J’effectue en ce moment des recherches – pas faciles – sur des pionnières noires du 20ème siècle dont j’aimerais publier des portraits. Après Reines d’Afrique, je souhaite donner un coup de projecteur à ces femmes engagées, artistes, femmes politiques, militantes ou simples mères de famille qui ont participé ou été témoins de revendications majeures ayant concerné les peuples noirs au cours du vingtième siècle, dans différentes régions du monde. C’est un travail de longue haleine mais qui s’avère passionnant !

QUEL EST VOTRE SENTIMENT SUR LA FAçON DONT EST PERCUE LA FEMME NOIRE EN FRANCE ? PENSEZ-VOUS QUE LES MENTALITES ONT EVOLUE VIS-A-VIS D’ELLE ?
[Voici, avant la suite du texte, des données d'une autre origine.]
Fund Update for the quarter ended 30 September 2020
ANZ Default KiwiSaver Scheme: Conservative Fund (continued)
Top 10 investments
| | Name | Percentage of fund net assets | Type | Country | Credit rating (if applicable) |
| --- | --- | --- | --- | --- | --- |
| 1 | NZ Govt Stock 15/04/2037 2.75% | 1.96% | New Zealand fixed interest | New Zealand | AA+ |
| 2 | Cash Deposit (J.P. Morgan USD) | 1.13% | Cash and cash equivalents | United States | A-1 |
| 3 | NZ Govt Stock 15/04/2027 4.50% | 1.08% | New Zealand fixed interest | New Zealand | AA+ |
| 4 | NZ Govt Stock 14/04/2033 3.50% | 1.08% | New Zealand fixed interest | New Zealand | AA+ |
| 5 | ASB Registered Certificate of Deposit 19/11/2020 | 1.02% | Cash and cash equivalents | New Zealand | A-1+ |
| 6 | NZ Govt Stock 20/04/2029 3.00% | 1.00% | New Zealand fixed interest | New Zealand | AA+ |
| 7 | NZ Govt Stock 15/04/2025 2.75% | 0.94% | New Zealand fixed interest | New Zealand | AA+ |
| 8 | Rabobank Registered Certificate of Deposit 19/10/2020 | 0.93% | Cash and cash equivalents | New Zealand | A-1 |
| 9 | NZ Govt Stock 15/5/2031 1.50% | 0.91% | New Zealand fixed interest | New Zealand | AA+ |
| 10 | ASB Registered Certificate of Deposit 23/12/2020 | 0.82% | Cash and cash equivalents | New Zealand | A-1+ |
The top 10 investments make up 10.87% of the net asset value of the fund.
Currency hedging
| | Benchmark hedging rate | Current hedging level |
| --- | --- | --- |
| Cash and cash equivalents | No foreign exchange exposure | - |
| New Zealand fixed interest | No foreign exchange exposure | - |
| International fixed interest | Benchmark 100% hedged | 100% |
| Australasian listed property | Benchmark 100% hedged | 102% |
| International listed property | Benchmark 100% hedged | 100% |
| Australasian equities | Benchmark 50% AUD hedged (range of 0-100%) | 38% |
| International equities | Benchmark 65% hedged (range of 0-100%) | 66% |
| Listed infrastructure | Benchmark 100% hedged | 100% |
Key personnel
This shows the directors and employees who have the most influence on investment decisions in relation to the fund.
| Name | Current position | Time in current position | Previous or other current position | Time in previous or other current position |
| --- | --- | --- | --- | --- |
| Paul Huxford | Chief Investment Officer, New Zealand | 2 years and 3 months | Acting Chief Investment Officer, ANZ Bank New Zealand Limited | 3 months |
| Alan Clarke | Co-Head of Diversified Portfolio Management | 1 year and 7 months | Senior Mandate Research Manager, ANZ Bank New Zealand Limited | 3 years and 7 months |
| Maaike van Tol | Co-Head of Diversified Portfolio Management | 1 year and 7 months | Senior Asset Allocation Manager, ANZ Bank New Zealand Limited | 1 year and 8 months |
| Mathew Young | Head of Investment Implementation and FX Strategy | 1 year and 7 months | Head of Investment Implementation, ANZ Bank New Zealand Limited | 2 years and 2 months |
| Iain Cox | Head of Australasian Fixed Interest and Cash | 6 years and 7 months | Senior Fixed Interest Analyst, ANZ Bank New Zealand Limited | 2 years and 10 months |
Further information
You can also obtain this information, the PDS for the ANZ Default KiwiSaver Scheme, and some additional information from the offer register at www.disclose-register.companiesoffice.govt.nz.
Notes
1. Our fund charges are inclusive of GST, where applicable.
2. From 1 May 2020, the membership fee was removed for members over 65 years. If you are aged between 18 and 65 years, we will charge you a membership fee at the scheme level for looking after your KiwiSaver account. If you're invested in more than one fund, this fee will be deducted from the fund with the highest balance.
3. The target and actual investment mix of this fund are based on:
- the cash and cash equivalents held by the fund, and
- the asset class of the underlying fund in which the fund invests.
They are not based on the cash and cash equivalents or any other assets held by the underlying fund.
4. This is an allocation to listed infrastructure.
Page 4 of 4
Appartenant à un groupe humain déconsidéré dans ce pays, la femme noire n’est pas mise en avant et ses réalisations positives sont totalement occultées. Cela vaut aussi pour les hommes d’ailleurs. Les seules qui ont quelque chance d’accéder à une certaine visibilité ce sont les sportives ou les rappeuses parce que pour l’imaginaire collectif, elles illustrent facilement les clichés habituels sur le Noir qui court vite (donc proche de l’animalité), qui a le rythme dans le sang ou encore sur le Noir rigolard, si on se réfère à la percée de quelques humoristes. Il suffit de voir les qualificatifs animaliers ou renvoyant à la « nature sauvage » utilisés dans le langage courant et les medias pour désigner la femme noire « acceptable »: panthère noire, gazelle, corps de liane, belle plante… Par contre, ne surtout pas montrer de médecins, de chercheurs, d’enseignant(e)s, de cadres supérieurs, de Noir(e))s hautement qualifié(e)s. On préfère à la rigueur se rassurer avec une image de la femme noire comme victime infériorisée (excision, mariage forcé, pauvre migrante, prostitution, employée peu qualifié, etc.). On a tant dit que le Noir n’était pas capable de grandes choses. Alors celles qui par leur intelligence et leur effort personnel réussissent des parcours exigeants ou se distinguent dans des filières compétitives, sont priées de rester cachées. Au contraire des Nord-américains et des Britanniques qui exposent leurs exemples de réussite quelque en soit la couleur.

Pourtant la femme noire a une longue tradition de lutte et d’investissement dans les défis de sa société. L’histoire regorge de faits marquants où nos ancêtres se sont battues avec courage et dignité. Mais on n’en parle pas. Comme s’il était inimaginable aujourd’hui encore en France qu’une femme noire puisse incarner des valeurs d’excellence dans une société moderne. C’est pour cela que nous ne devons plus rester dans l’ombre mais affirmer davantage nos talents. C’est ainsi que nous trouverons notre place dans cette société qui est aussi la nôtre, mais qui peine tant à s’entrouvrir aux autres, malgré de timides efforts imposés par les lois européennes contre les discriminations. Il y a un travail en profondeur à faire et c’est à nous de nous valoriser à travers nos actes et nos réalisations. Ne restons plus en retrait. Alors Ils seront bien forcés de nous voir comme actrices économiques et comme citoyennes.